“In no wise. To measure the depth of the water, a plummet attached to one end of a very long cord is cast into the sea; the length of line unrolled by the plummet in its fall indicates the depth of the water.

“The greatest depth of the Mediterranean appears to be between Africa and Greece. In these parts, in order to touch bottom, the lead unwinds 4000 or 5000 meters of line. This depth equals the height of Mont Blanc, the highest mountain in Europe.”

“So if Mont Blanc were set down in this hollow,” was Claire’s comment, “its summit would only just reach the surface of the water.”

“There are deeper places than that. In the Atlantic, south of the banks of Newfoundland, one of the best spots for cod-fishing, the lead shows about 8000 meters. The highest mountains in the world, in Central Asia, are 8840 meters high.”

“Those mountains would come up above the surface of the water in the place you spoke of, and would form islands 850 meters in height.”

“Finally, in the seas about the South Pole there are places where the lead shows 14,000 or 15,000 meters of depth, or nearly 4 leagues. Nowhere has the dry land any such altitudes.

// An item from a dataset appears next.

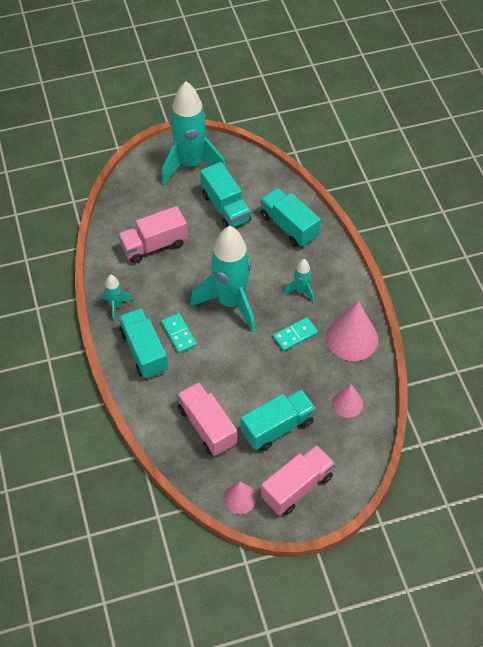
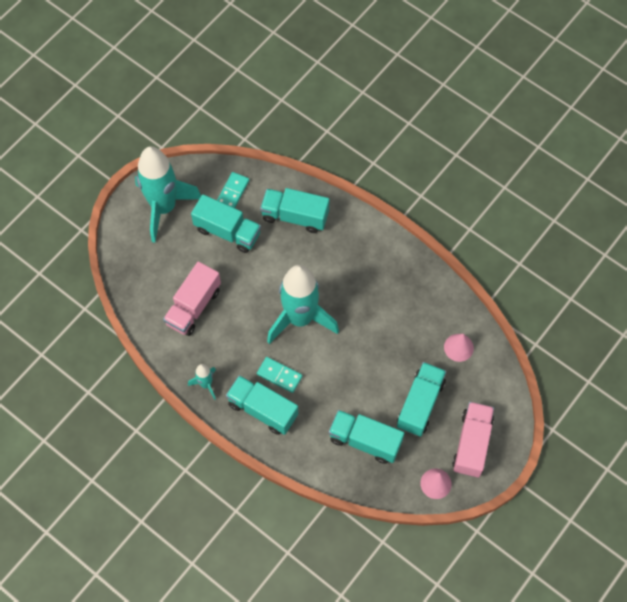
camera: 35 degrees left, 10 degrees up
(207, 426) = (365, 441): pink truck -> turquoise truck
(295, 335) = (374, 314): turquoise domino -> turquoise domino (232, 192)
(301, 291) = (349, 270): turquoise rocket -> none
(351, 338) = (421, 288): pink cone -> none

“Between these fearful chasms and the shore where the water is no deeper than the thickness of one’s finger, all the intermediate degrees may be found, sometimes varying gradually, sometimes suddenly, according to the configuration of the ground underneath. On one shore the sea increases in depth with frightful rapidity. That shore is, then, the top of an escarpment of which the sea washes the base. On another it increases little by little, and one must go a long distance to attain a depth of a few meters. There the ocean bed is a plain, sloping almost imperceptibly, in continuation of the terrestrial plain.

“The average depth of the ocean appears to be from six to seven kilometers; that is to say, if all the submarine irregularities were to disappear and give place to a level bed, like the bottom of a basin made by man, the seas, while preserving on the surface their present extent, would have a uniform layer of water of from 6000 to 7000 meters in depth.”

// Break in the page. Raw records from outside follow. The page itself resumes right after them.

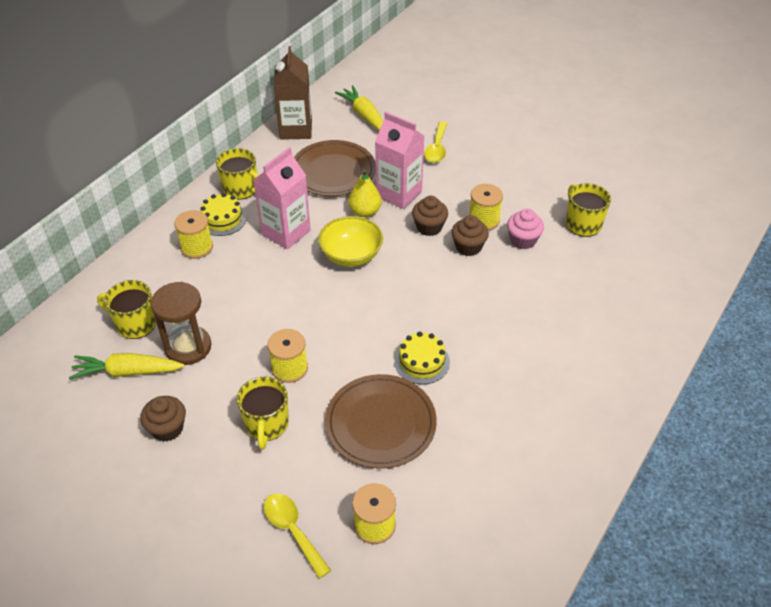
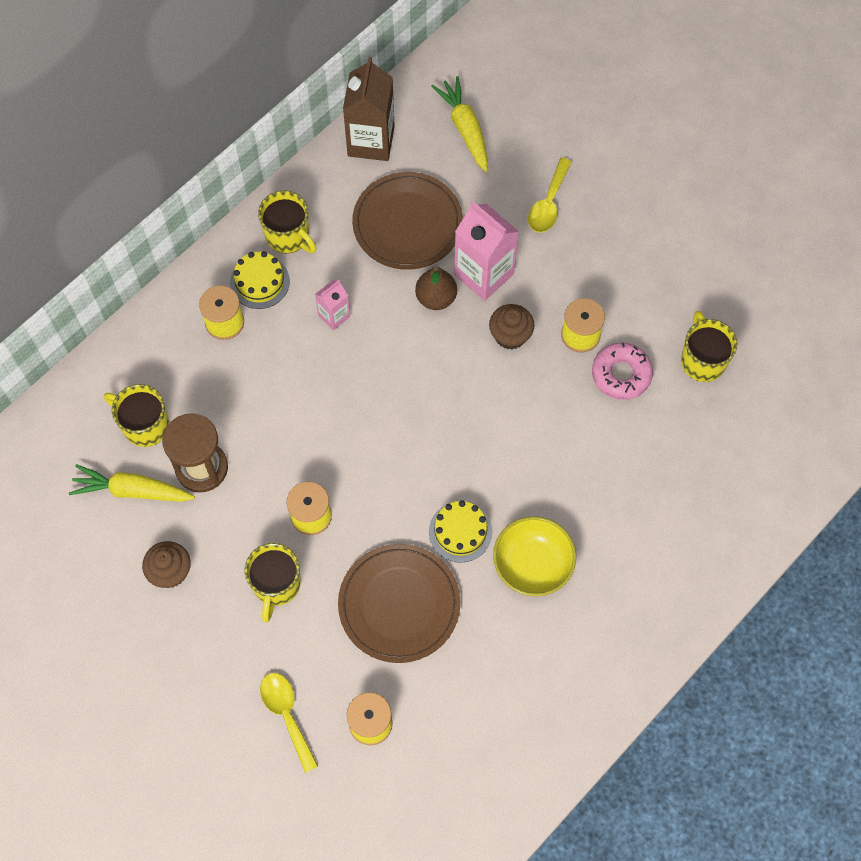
camera: 10 degrees right, 20 degrees up
(286, 232) = (334, 316): pink carton -> pink carton, size x0.53
(351, 255) = (407, 364): yellow bowl -> yellow bowl (532, 564)
(365, 212) = (436, 298): yellow pear -> brown pear
(468, 247) = (551, 374): brown cupcake -> none
(523, 240) = (621, 374): pink cupcake -> pink donut

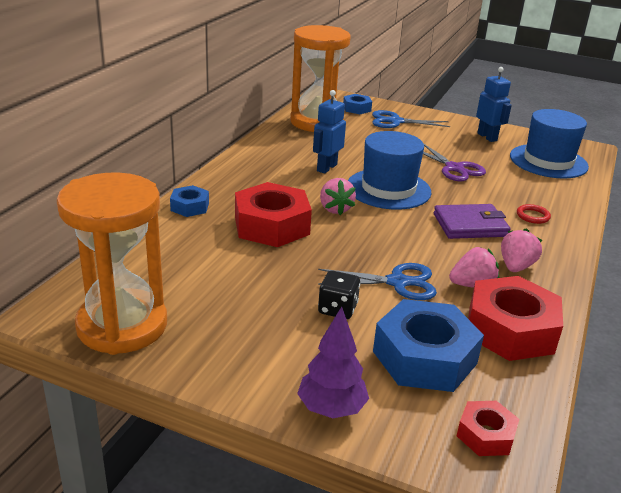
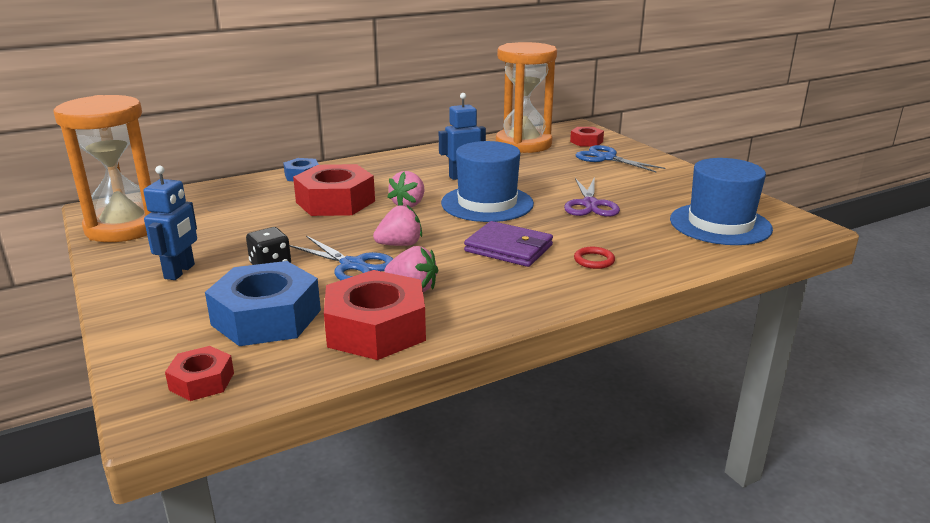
camera: 40 degrees right, 5 degrees down
(331, 409) = (140, 318): purple tree -> none
(357, 108) = (586, 142): blue nut -> red nut
(487, 137) = (687, 189): blue robot -> blue robot (180, 272)
(516, 266) = (485, 290): pink strawberry -> pink strawberry (400, 245)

“I get rather bewildered with all these kilometers,” complained Emile. “Never mind; I begin to understand that there is a great deal of water in the sea.”

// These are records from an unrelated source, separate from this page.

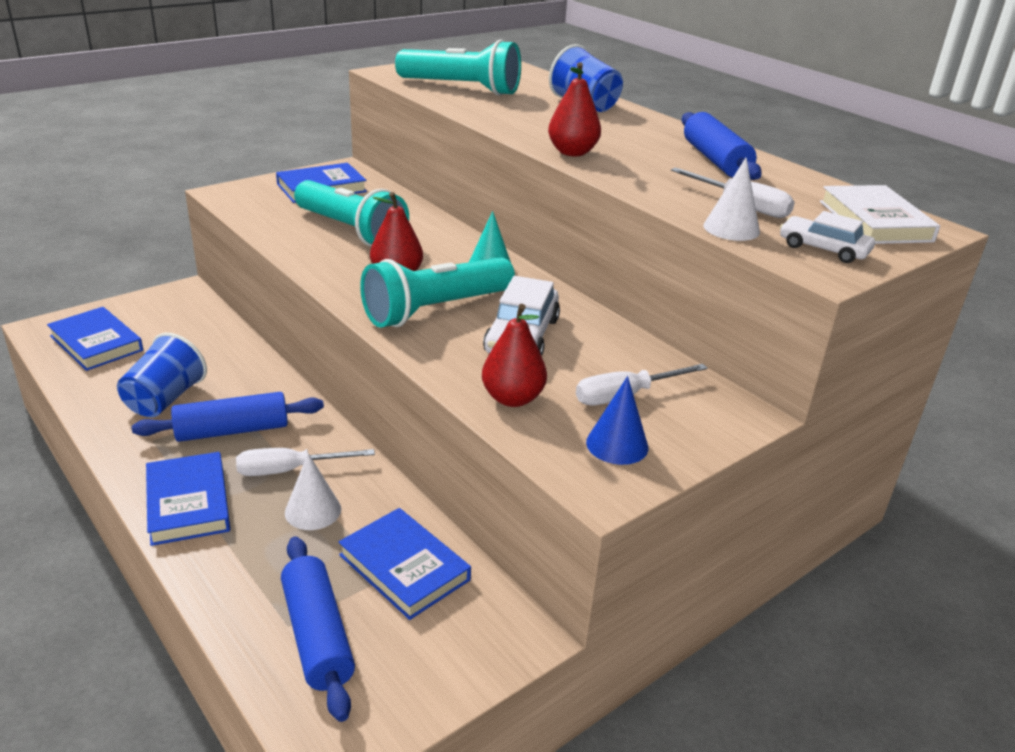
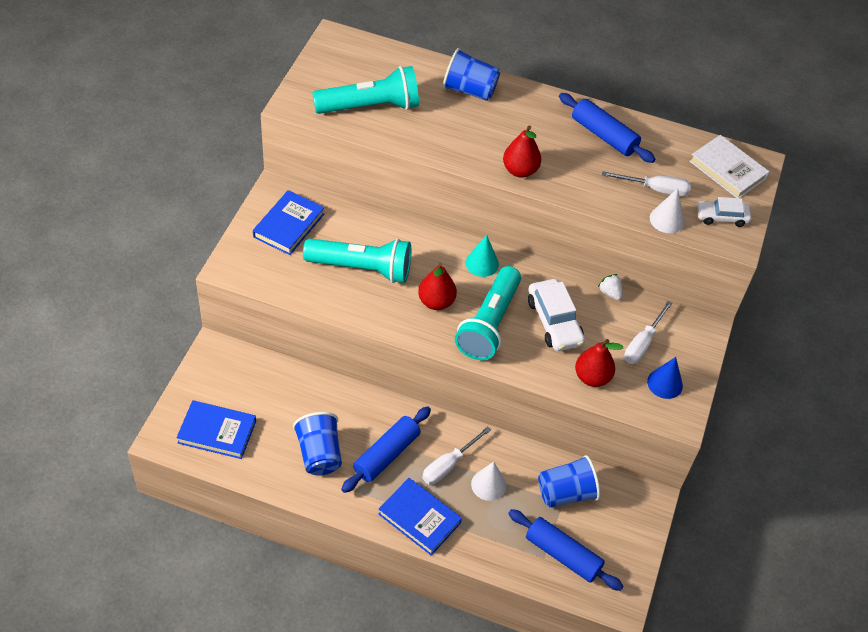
camera: 35 degrees left, 20 degrees up
(404, 567) = (566, 493): blue book -> blue cup
(628, 339) = (610, 293): none -> white strawberry

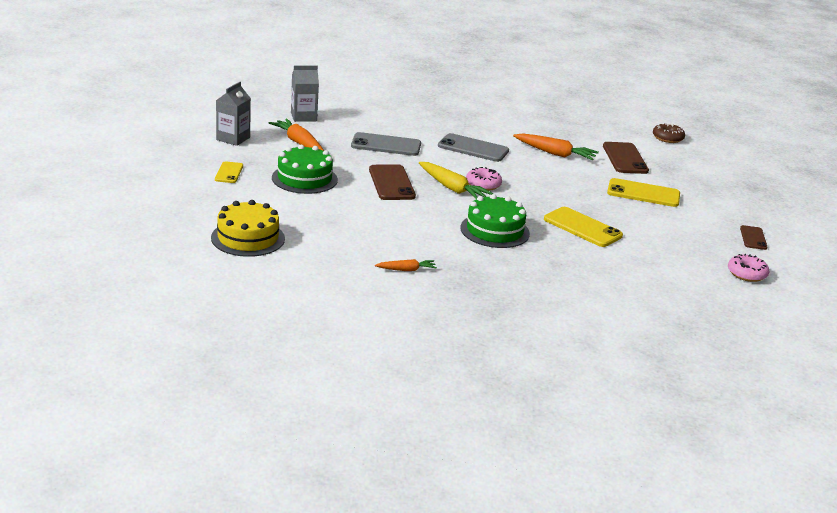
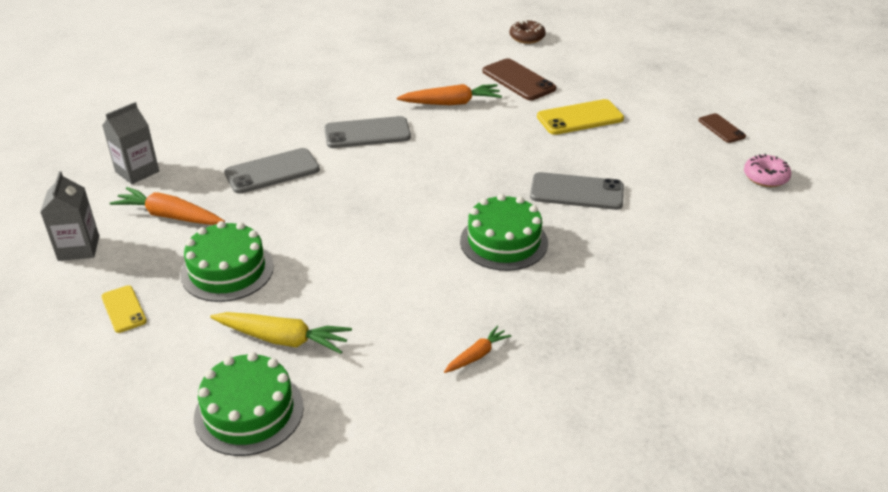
camera: 30 degrees left, 10 degrees up
(248, 238) = (249, 412): yellow cake -> green cake
(391, 183) = (332, 226): brown phone -> none
(452, 188) = (402, 201): yellow carrot -> yellow carrot (282, 339)
(483, 185) = (427, 180): pink donut -> none
(582, 227) = (577, 192): yellow phone -> grey phone

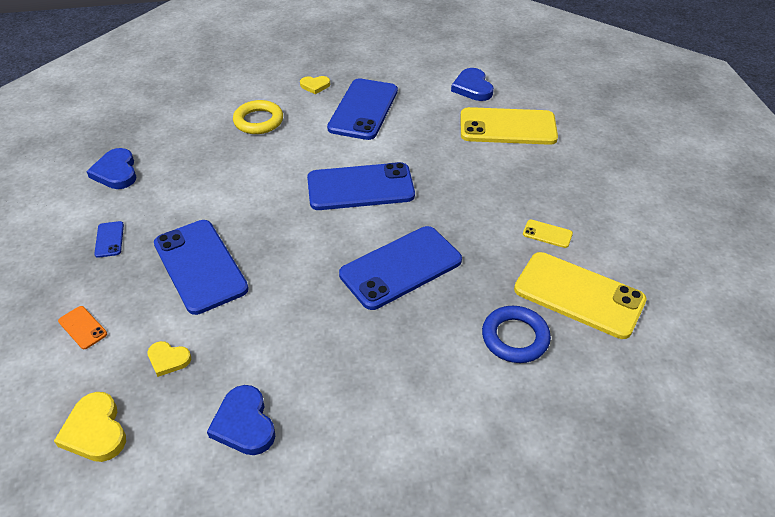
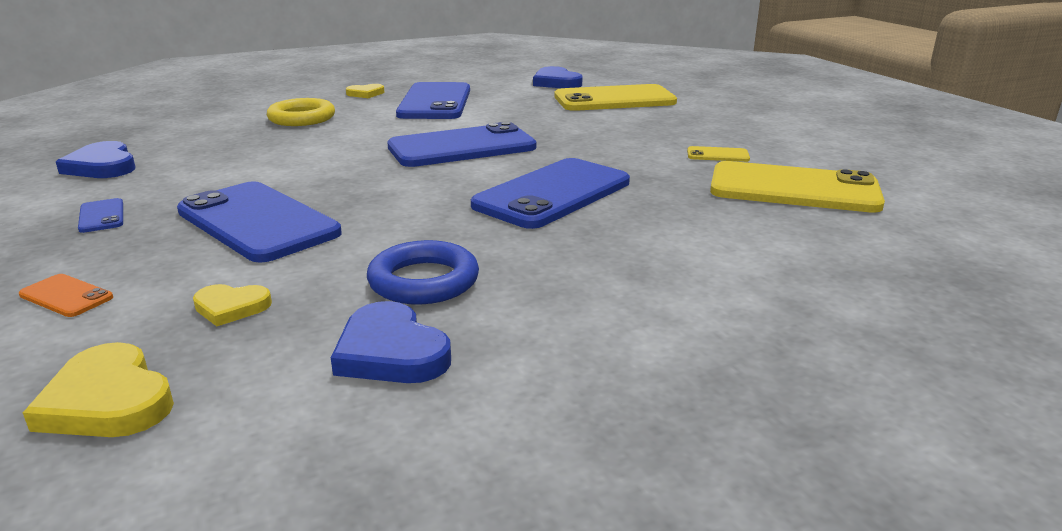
camera: 15 degrees left, 20 degrees down
(515, 337) = (744, 226): blue ring -> blue ring (424, 281)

“Much more than you could ever imagine. You know the Rhone, the largest river in France; you have seen it at flood, when its muddy waters form a sheet from one bank to the other as far as the eye can reach. It is estimated that in this condition it pours into the sea about five million liters of water a second. Well, if it always preserved that majestic fulness, this large river could not, in twenty years, fill the thousandth part of the ocean basin. Does that make you understand any better how immense the sea is?”